When understanding problems involving movement and direction, displacement vectors are a critical concept. Essentially, a displacement vector represents a change in position. It is a vector quantity, meaning it has both magnitude and direction. In the context of our airplane problem, two displacement vectors are used to track the plane's journey.

• The first displacement occurs when the plane travels in the direction of 153° for 400 miles, represented by the vector: \( \vec{D_1} = 400 (\cos 153^\circ \hat{i} + \sin 153^\circ \hat{j}) \).
• The second displacement takes place in the direction of 63° for the same distance, given by: \( \vec{D_2} = 400 (\cos 63^\circ \hat{i} + \sin 63^\circ \hat{j}) \).

To find out where the plane ends up and how it needs to return to point A, we need to sum these vectors. This involves adding each of their components together. The result is the total displacement vector \( \vec{D} \), which tells us the final location relative to our starting point.

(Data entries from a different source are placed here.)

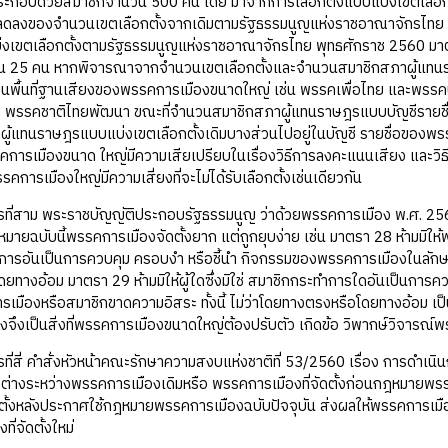
กอบด้วยสมาชิกจำนวน 500 คน โดย มาจากการเลือกตั้งแบบแบ่งเขตเลือก
ลงของจำนวนเขตเลือกตั้งจากเดิมตามรัฐธรรมนูญแห่งราชอาณาจักรไทย พุทธ
แบ่งเขตเลือกตั้งตามรัฐธรรมนูญแห่งราชอาณาจักรไทย พุทธศักราช 2560 มา
น 25 คน หากพิจารณาจากจำนวนเขตเลือกตั้งและจำนวนสมาชิกสภาผู้แทนราษฎร
ป็นพื้นที่ฐานเสียงของพรรคการเมืองขนาดใหญ่ เช่น พรรคเพื่อไทย และพร
ะ พรรคชาติไทยพัฒนา ขณะที่จำนวนสมาชิกสภาผู้แทนราษฎรแบบบัญชีรายชื่อมี
ผู้แทนราษฎรแบบแบ่งเขตเลือกตั้งเดิมบางส่วนไปอยู่ในบัญชี รายชื่อของพ
ารเมืองขนาด ใหญ่มีความเสียเปรียบในเรื่องวิธีการลงคะแนนเสียง และวิธี
คการเมืองใหญ่มีความเสี่ยงที่จะไม่ได้รับเลือกตั้งเช่นเดียวกัน
ม พระราชบัญญัติประกอบรัฐธรรมนูญ ว่าด้วยพรรคการเมือง พ.ศ. 2560 
หมายฉบับนี้พรรคการเมืองจัดตั้งยาก แต่ถูกยุบง่าย เช่น มาตรา 28 ห้ามมิให้
ารอันเป็นการควบคุม ครอบงำ หรือชี้นำ กิจกรรมของพรรคการเมืองในลักษณะท
ยทางอ้อม มาตรา 29 ห้ามมิให้ผู้ใดซึ่งมิใช่ สมาชิกกระทำการใดอันเป็นการ
รเมืองหรือสมาชิกขาดความอิสระ ทั้งนี้ ไม่ว่าโดยทางตรงหรือโดยทางอ้อม เ
จึงเป็นสิ่งที่พรรคการเมืองขนาดใหญ่ต้องปรับตัว เกิดข้อ วิพากษ์วิจาร
่ คำสั่งหัวหน้าคณะรักษาความสงบแห่งชาติที่ 53/2560 เรื่อง การดำเน
่างระหว่างพรรคการเมืองเดิมหรือ พรรคการเมืองที่จัดตั้งก่อนกฎหมายพรร
ัดตั้งหลังประกาศใช้กฎหมายพรรคการเมืองฉบับปัจจุบัน ส่งผลให้พรรคการเม
ี่จัดตั้งใหม่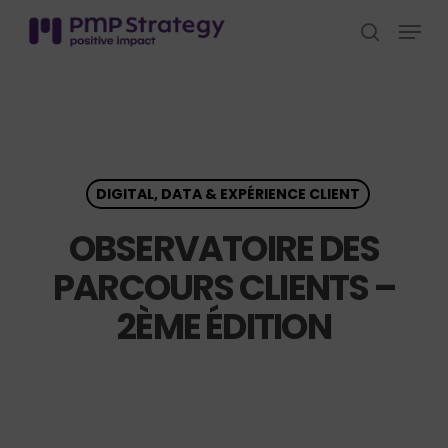
Skip
Menu
to
search
Close
main
Menu
content
DIGITAL, DATA & EXPÉRIENCE CLIENT
OBSERVATOIRE DES
PARCOURS CLIENTS –
2ÈME ÉDITION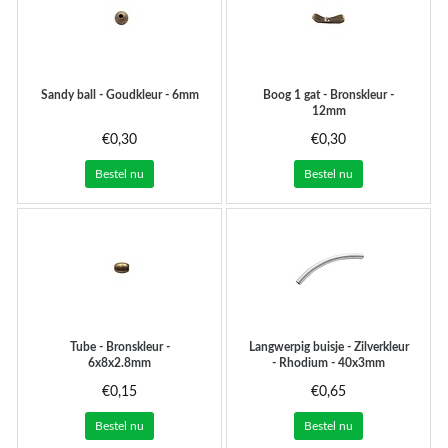
Sandy ball - Goudkleur - 6mm
Boog 1 gat - Bronskleur -
12mm
€0,30
€0,30
Bestel nu
Bestel nu
Tube - Bronskleur -
Langwerpig buisje - Zilverkleur
6x8x2.8mm
- Rhodium - 40x3mm
€0,15
€0,65
Bestel nu
Bestel nu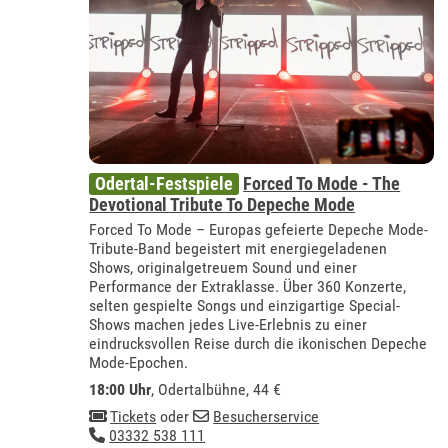
Odertal-Festspiele
Forced To Mode - The
Devotional Tribute To Depeche Mode
Forced To Mode – Europas gefeierte Depeche Mode-
Tribute-Band begeistert mit energiegeladenen
Shows, originalgetreuem Sound und einer
Performance der Extraklasse. Über 360 Konzerte,
selten gespielte Songs und einzigartige Special-
Shows machen jedes Live-Erlebnis zu einer
eindrucksvollen Reise durch die ikonischen Depeche
Mode-Epochen.
18:00 Uhr
,
Odertalbühne
, 44 €
Tickets
oder
Besucherservice
03332 538 111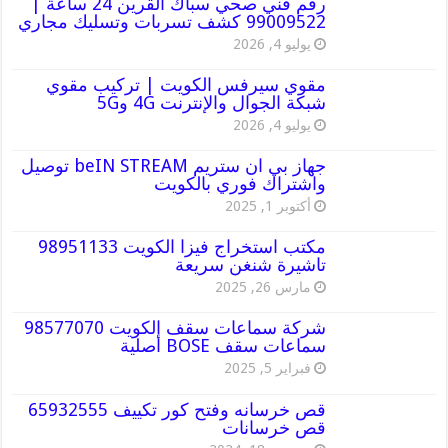
رقم فني صحي سباك القرين 24 ساعة |
99009522 كشف تسربات وتسليك مجاري
يوليو 4, 2026
مقوي سيرفس الكويت | تركيب مقوي
شبكة الجوال والإنترنت 4G و5G
يوليو 4, 2026
جهاز بي ان ستريم beIN STREAM توصيل
واشتراك فوري بالكويت
أكتوبر 1, 2025
مكتب استخراج فيزا الكويت 98951133
تاشيرة شنغن سريعة
مارس 26, 2025
شركة سماعات سقف الكويت 98577070
سماعات سقف BOSE أصلية
فبراير 5, 2025
قص خرسانه وفتح كور تكييف 65932555
قص خرسانات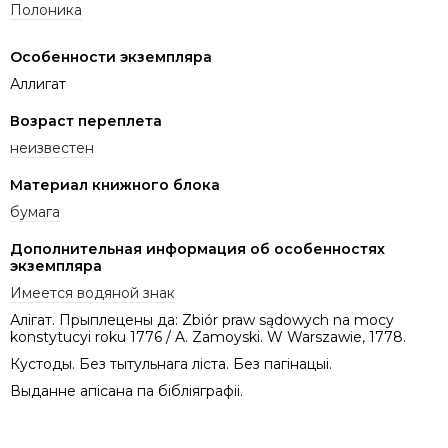
Полоника
Особенности экземпляра
Аллигат
Возраст переплета
неизвестен
Материал книжного блока
бумага
Дополнительная информация об особенностях
экземпляра
Имеется водяной знак
Алігат. Прыплецены да: Zbiór praw sądowych na mocy
konstytucyi roku 1776 / A. Zamoyski. W Warszawie, 1778.
Кустоды. Без тытульнага ліста. Без пагінацыі.
Выданне апісана па бібліяграфіі.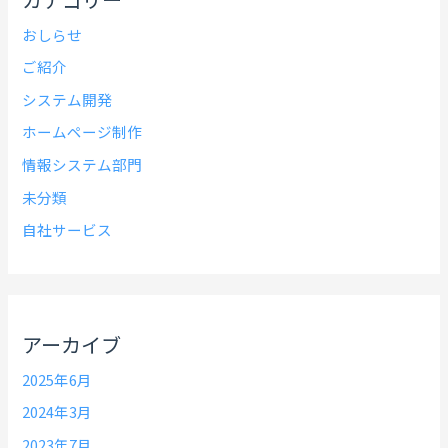
おしらせ
ご紹介
システム開発
ホームページ制作
情報システム部門
未分類
自社サービス
アーカイブ
2025年6月
2024年3月
2023年7月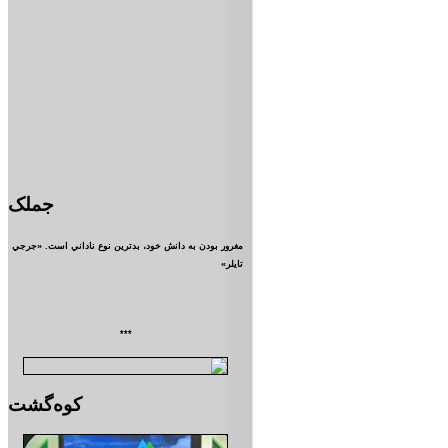
جملک
مغرور بودن به دانش خود، بدترين نوع ناداني است. «جرجي
تايلر»
***
کوه‌گشت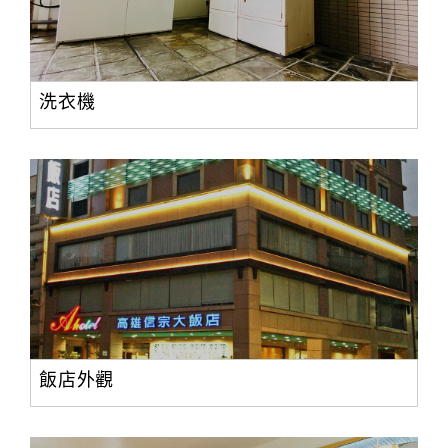
洗衣機
飯店外觀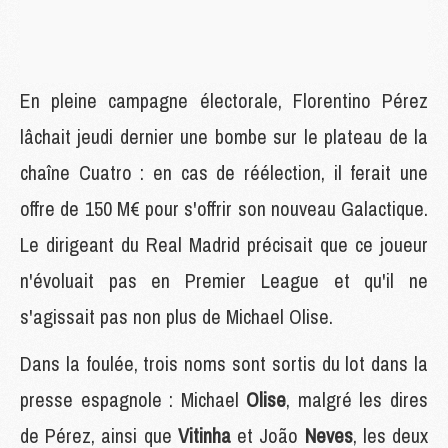
En pleine campagne électorale, Florentino Pérez
lâchait jeudi dernier une bombe sur le plateau de la
chaîne Cuatro : en cas de réélection, il ferait une
offre de 150 M€ pour s'offrir son nouveau Galactique.
Le dirigeant du Real Madrid précisait que ce joueur
n'évoluait pas en Premier League et qu'il ne
s'agissait pas non plus de Michael Olise.
Dans la foulée, trois noms sont sortis du lot dans la
presse espagnole : Michael
Olise
, malgré les dires
de Pérez, ainsi que
Vitinha
et João
Neves
, les deux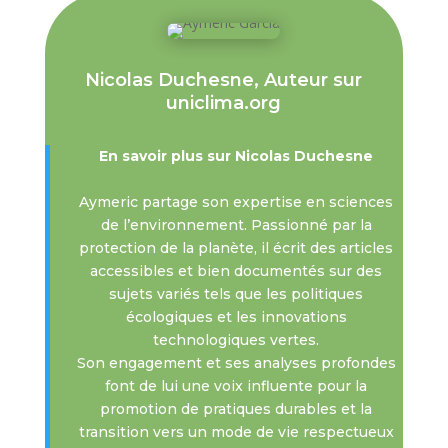
Nicolas Duchesne, Auteur sur
uniclima.org
En savoir plus sur Nicolas Duchesne
Aymeric partage son expertise en sciences
de l’environnement. Passionné par la
protection de la planète, il écrit des articles
accessibles et bien documentés sur des
sujets variés tels que les politiques
écologiques et les innovations
technologiques vertes.
Son engagement et ses analyses profondes
font de lui une voix influente pour la
promotion de pratiques durables et la
transition vers un mode de vie respectueux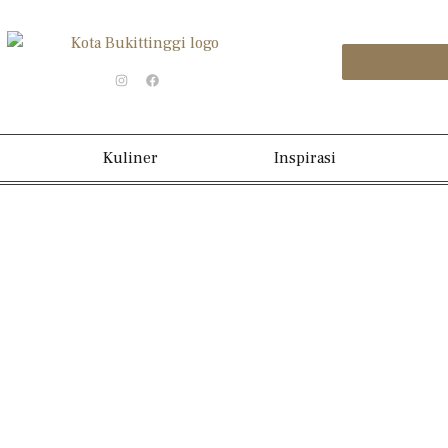
Kuliner
Inspirasi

Trigonometry is a mathematical method used to relate the angles and sides of triangles, which proves extremely useful for solving problems involving vector analysis.
For instance, to determine the components of a displacement vector, we use trigonometric functions like sine and cosine. Consider these trigonometric relationships:

• Cosine (cos) of an angle determines the adjacent side component (along the x-axis, represented by \(\hat{i} \)).
• Sine ( sin) of an angle determines the opposite side component (along the y-axis, represented by \(\hat{j} \)).

Thus, the components of a vector are derived using: \[ x = V \cos \theta \] \[ y = V \sin \theta \] where \( \theta \) is the direction of the vector. This is exactly how we determine the individual components of the plane's displacement vectors along the x and y axes.
Trigonometry ensures that we accurately decompose vectors into parts that are manageable and mathematically tractable.

The inverse tangent function, also known as arctangent, plays a key role in solving problems that require calculating angles from given side lengths. When considering vector addition and determining directions, finding the resulting angle from vector components becomes essential.
Once we have the total displacement vector \(\vec{D}\), which has components along both the x-axis (\(\hat{i}\)) and y-axis (\(\hat{j}\)), we can find the angle the resultant vector makes with a reference axis using:

• \( \tan \theta = \frac{\text{OPPOSITE axis component}}{\text{ADJACENT axis component}} \)

To extract the angle \(\theta\), we use the inverse tangent function: \[ \theta = \tan^{-1}\left(\frac{\hat{j}\text{-component}}{\hat{i}\text{-component}}\right) \]
Once computed, we may need to adjust this angle to get the correct bearing (direction relative to north), ensuring our calculations align with standard navigational directions. This function provides a clear and straightforward approach to finding precise directions, which are crucial for navigation and orientation tasks.